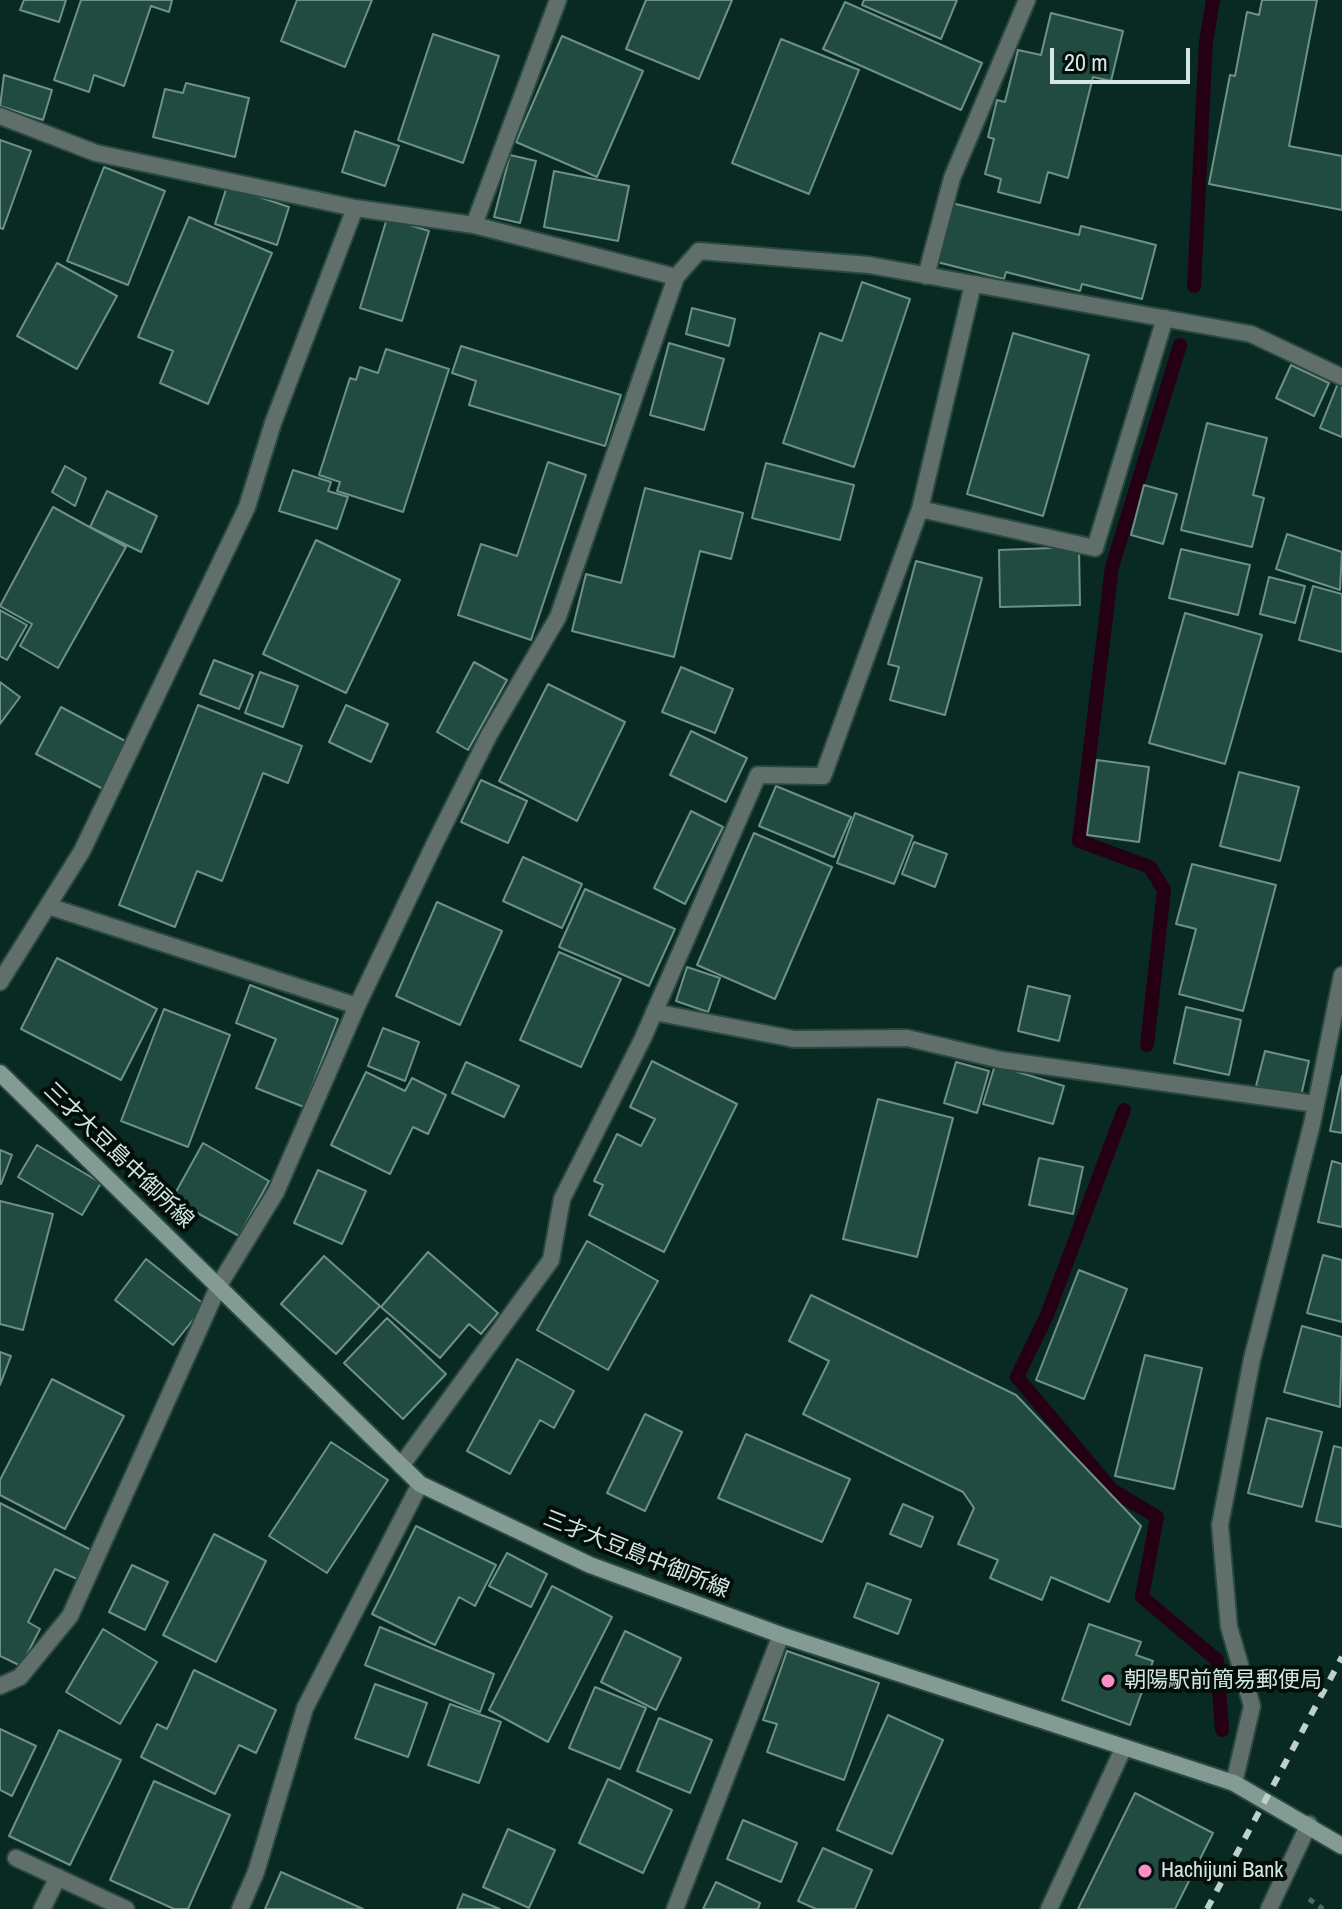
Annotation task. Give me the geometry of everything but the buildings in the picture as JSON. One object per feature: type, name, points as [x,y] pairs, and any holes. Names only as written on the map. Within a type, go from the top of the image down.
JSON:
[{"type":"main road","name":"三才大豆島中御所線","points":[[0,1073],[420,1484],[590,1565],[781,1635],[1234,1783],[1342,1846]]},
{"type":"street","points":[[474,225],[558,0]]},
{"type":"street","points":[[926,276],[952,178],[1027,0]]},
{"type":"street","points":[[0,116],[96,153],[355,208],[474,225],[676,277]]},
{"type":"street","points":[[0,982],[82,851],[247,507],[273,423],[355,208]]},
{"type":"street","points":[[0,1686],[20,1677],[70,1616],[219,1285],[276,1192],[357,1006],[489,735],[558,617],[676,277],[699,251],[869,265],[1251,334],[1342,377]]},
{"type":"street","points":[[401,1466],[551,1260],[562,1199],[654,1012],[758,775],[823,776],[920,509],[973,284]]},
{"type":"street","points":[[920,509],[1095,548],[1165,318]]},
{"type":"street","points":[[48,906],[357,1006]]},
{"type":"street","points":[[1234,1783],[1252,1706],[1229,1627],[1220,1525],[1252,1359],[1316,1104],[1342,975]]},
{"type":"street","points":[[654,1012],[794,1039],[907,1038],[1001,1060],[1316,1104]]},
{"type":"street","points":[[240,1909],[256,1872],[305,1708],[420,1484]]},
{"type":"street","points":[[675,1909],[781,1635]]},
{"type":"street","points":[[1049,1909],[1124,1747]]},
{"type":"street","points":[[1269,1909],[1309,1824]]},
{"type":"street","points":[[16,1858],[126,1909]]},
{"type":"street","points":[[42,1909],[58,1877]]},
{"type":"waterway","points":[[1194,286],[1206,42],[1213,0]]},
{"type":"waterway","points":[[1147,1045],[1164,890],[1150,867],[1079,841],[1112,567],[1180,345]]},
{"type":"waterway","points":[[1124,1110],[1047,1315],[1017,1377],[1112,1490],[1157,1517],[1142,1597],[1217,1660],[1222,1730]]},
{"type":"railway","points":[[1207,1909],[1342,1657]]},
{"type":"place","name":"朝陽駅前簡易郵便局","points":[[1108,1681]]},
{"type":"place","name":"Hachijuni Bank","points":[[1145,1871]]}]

++++++++

▶ [Task brief] Copy out every line of the listing where the word "waterway" occurs.

▶ [Completed task]
{"type":"waterway","points":[[1194,286],[1206,42],[1213,0]]},
{"type":"waterway","points":[[1147,1045],[1164,890],[1150,867],[1079,841],[1112,567],[1180,345]]},
{"type":"waterway","points":[[1124,1110],[1047,1315],[1017,1377],[1112,1490],[1157,1517],[1142,1597],[1217,1660],[1222,1730]]},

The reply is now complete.